Multiblocktool

From Eigenvector Research Documentation Wiki
Revision as of 17:02, 11 June 2015 by imported>Jeremy (→‎Getting Started)
Jump to navigation Jump to search

Multiblock Tool

Introduction

Joining data blocks from multiple sources can be challenging depending on where the data has come from, the attributes included with the data, and the manner in which you want to join the blocks.

There are several ways to join data blocks that break down into two categories: (A) Joining as new observations (samples or rows) and (B) Joining as new variables (columns). Joining data as new observations is discussed in the joining new data topic, but joining data as new variables is done using the Multiblock Tool and is discussed here.

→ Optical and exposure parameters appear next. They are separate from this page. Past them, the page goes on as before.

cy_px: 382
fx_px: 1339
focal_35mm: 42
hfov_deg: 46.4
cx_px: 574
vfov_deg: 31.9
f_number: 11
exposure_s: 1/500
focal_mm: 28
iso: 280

The Mulitblock Tool is an interface designed to make joining data as new variables easier and more transparent. and can handle cases where data sets are collected over a time range but one or more is at higher frequency than the others, when some samples are included in only some blocks, when a block has missing data, or when the blocks need to be "reduced" via a multivariate modeled prior to joining (aka Model fusion).

Multiblock Tool Interface

Getting Started

Recognizing that the purpose of this tool is to join blocks as new variables, where the samples (observations, rows) must be equal, then there are a variety of ways in which data blocks can be joined. The simplest way is when blocks are equal in number of rows (and assuming each row corresponds to the same observation or sample). In some cases blocks are not equally sized but they do have samples in common and can be matched by sample label name. Finally, blocks may be sampled at different rates over the same period of time. If a time axisscale is included with both datasets samples can be automatically co-added to match the size.

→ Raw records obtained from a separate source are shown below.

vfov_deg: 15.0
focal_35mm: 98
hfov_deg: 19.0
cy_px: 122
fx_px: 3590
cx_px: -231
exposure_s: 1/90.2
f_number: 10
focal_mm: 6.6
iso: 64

The diagram below shows conceptually how variable axis scales, labels or simple data size are used to join two blocks.

MultiBlockOverview.jpg

Adding Data

To add data to Multiblock Tool drag and drop it from the Workspace Browser, Matlab Workspace, or from a file. If the data has variable class information you will be prompted and asked if you'd like to split the block into separate datasets for each class. The data will then be loaded. Default preprocessing will be added, group scaling for data and autoscale for models.

Setting Up the Join

Once data is loaded, use right-click menus to edit and model raw data. Next, adjust preprocessing as appropriate. If a model is being used, choose fields to be used form the model. When choosing the first time, default fields will be selected. Finally, click the gears button to join the data. If any problems occur an error message will appear indicating the problem.

MultiblockWindow.jpg

Repeating a Join

Repeating a join can be done in the same window by adding data to the New Data area. Note that where models are used they will be applied to new data and fields extracted as above.

MultiblocktoolJoinedNewData.jpg

Analyzing Joined Data

Use the right-click menus on the joined data icons at the top of the window to send the data to the Analysis window. Data will have a variable class indicating the original data.